**PROBLEM DETAILS**
Please set down, unchanged, the stretch of the records below from the line containing "left ankle: (881, 630, -12)" through the line containing "left wrist: (548, 299, -5)", with both of those lines included.

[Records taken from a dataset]
Content starts

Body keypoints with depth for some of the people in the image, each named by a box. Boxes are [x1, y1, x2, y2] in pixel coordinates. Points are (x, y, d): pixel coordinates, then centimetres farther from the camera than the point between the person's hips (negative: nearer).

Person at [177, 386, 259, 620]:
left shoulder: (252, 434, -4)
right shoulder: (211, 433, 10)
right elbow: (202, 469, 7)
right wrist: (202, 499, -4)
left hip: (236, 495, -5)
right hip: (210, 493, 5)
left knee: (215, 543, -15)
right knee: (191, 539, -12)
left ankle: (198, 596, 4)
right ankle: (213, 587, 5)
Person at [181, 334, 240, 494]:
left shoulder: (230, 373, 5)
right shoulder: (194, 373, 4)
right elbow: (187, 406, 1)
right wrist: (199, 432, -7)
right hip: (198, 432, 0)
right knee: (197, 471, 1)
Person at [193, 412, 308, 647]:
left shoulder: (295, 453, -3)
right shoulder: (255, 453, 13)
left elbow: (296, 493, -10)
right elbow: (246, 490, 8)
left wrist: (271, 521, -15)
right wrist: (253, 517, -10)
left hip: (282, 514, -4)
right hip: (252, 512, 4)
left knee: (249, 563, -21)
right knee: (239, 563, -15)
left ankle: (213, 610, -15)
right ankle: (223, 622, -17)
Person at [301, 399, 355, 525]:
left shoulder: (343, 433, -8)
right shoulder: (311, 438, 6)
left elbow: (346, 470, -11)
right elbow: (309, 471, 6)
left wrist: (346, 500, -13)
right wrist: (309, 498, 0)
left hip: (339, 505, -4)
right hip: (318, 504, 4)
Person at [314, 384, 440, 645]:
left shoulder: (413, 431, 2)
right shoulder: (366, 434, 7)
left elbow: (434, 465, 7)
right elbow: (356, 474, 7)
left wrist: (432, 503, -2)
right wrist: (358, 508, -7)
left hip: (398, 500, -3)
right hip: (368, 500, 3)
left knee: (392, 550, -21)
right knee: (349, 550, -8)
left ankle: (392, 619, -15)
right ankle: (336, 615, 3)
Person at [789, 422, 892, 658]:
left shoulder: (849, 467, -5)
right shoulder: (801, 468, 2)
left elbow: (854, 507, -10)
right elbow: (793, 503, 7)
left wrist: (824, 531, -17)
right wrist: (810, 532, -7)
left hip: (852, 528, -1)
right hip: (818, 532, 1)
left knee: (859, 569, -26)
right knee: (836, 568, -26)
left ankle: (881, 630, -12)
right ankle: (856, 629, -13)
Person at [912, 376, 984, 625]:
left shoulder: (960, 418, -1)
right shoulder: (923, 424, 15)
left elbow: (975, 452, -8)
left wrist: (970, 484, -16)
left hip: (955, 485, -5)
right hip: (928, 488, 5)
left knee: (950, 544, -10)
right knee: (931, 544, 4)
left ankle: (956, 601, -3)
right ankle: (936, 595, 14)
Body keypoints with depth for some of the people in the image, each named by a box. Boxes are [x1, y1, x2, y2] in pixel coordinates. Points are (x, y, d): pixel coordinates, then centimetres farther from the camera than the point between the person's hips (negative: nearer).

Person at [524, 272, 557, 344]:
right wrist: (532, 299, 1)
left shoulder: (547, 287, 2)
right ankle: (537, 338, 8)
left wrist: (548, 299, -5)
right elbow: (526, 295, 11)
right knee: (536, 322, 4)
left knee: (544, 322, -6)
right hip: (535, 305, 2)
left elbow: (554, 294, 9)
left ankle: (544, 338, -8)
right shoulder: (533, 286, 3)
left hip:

Content ends

**EXERCISE RESULT**
left ankle: (881, 630, -12)
right ankle: (856, 629, -13)
Person at [912, 376, 984, 625]:
left shoulder: (960, 418, -1)
right shoulder: (923, 424, 15)
left elbow: (975, 452, -8)
left wrist: (970, 484, -16)
left hip: (955, 485, -5)
right hip: (928, 488, 5)
left knee: (950, 544, -10)
right knee: (931, 544, 4)
left ankle: (956, 601, -3)
right ankle: (936, 595, 14)
Body keypoints with depth for some of the people in the image, each named by a box. Boxes are [x1, y1, x2, y2] in pixel coordinates. Points are (x, y, d): pixel coordinates, then centimetres farther from the camera than the point between the person's hips (negative: nearer).

Person at [524, 272, 557, 344]:
right wrist: (532, 299, 1)
left shoulder: (547, 287, 2)
right ankle: (537, 338, 8)
left wrist: (548, 299, -5)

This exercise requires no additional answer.